Also, we read the dialogues in chapter 90. These come after the end of Pi's journal in chapter 89. We explored several different ideas, trying to explain what is happening in these conversations:
- are they imagined by Pi intentionally?
- are they hallucinations?
- how are they connected to his / Richard Parker's blindness?
- is there another entity (person, animal) present? more than one?
- how can we explain the physical evidence of another person Pi finds in chapter 91?
- how can we explain Pi giving voice to specific things he's never heard of before? (the detailed French cuisine, etc.)
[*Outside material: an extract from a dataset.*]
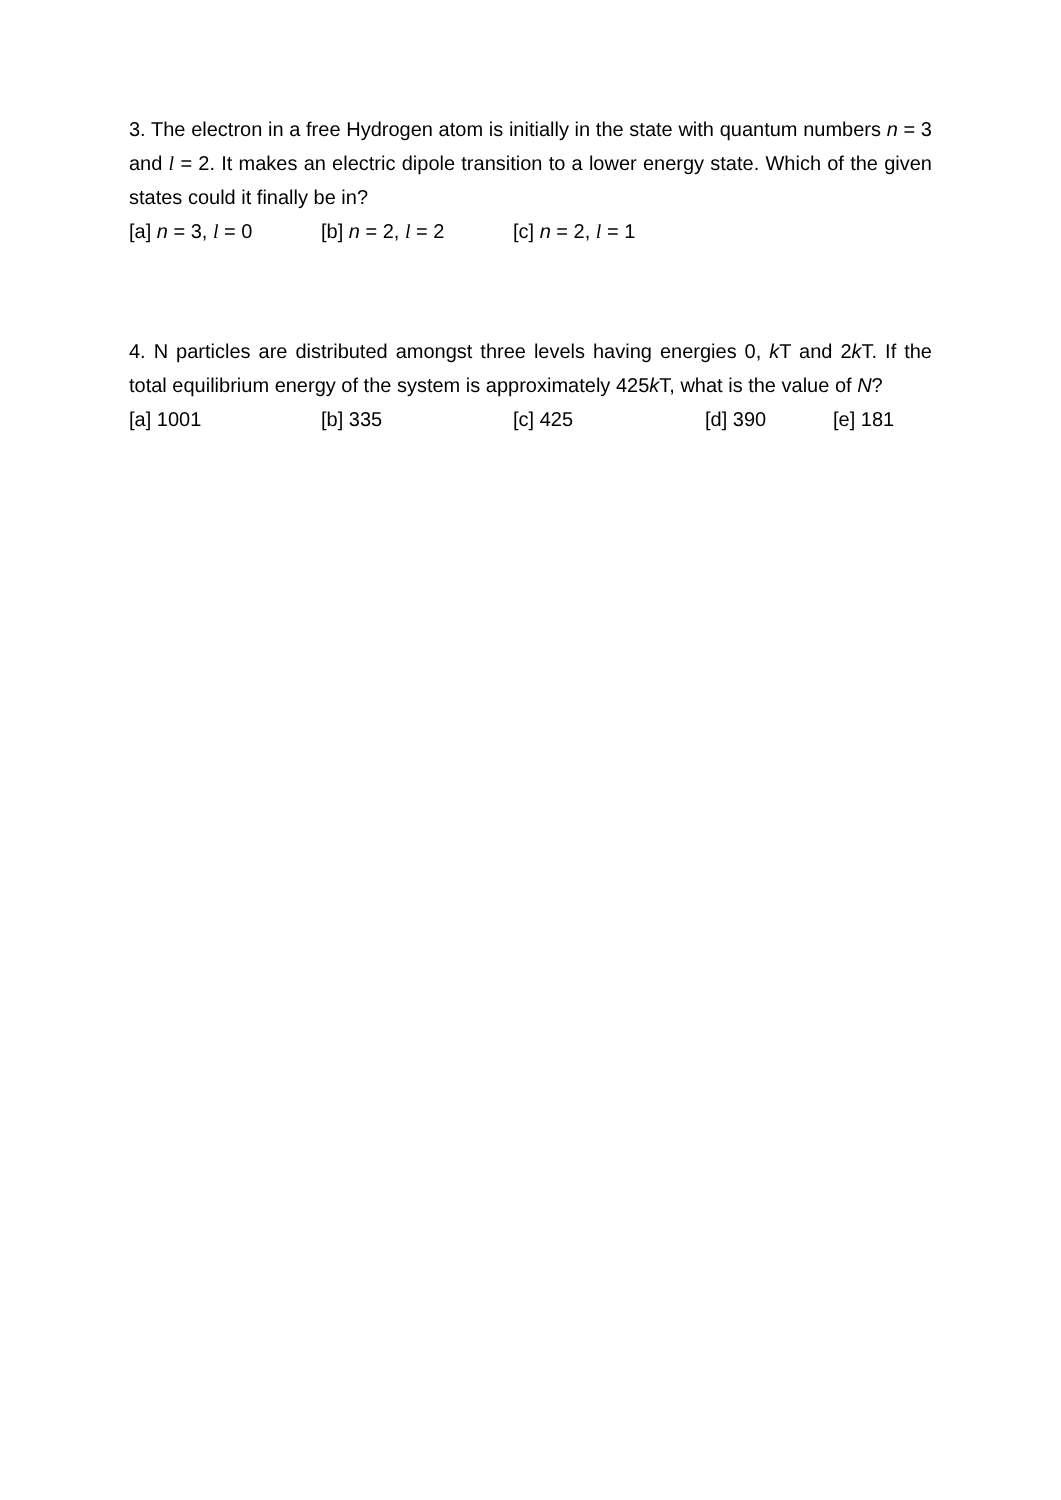3. The electron in a free Hydrogen atom is initially in the state with quantum numbers n = 3 and l = 2. It makes an electric dipole transition to a lower energy state. Which of the given states could it finally be in?
[a] n = 3, l = 0 [b] n = 2, l = 2 [c] n = 2, l = 1
4. N particles are distributed amongst three levels having energies 0, k T and 2k T. If the total equilibrium energy of the system is approximately 425k T, what is the value of N?
[a] 1001 [b] 335 [c] 425 [d] 390 [e] 181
- why does Pi raise a moral question with Richard Parker - did he feel bad about killing the people? why does he juxtapose this with acting on instinct?
- what is the role of story here - what do we make of the repeated banana story?
Chapter 92 further pushes our ability to believe in Pi's story - he explicitly anticipates this at the start of the chapter. What is it that makes this chapter so much harder than previous ones to believe?
At the end of chapter 93 Pi "turns to God." At the start of chapter 94 he finds land, and yet the main emotion in the book is with the lack of closure in his relationship with Richard Parker. Why is it so disturbing? Why was he expecting something different?
His time at sea comes to a close - we knew he would survive, but how can we explain it?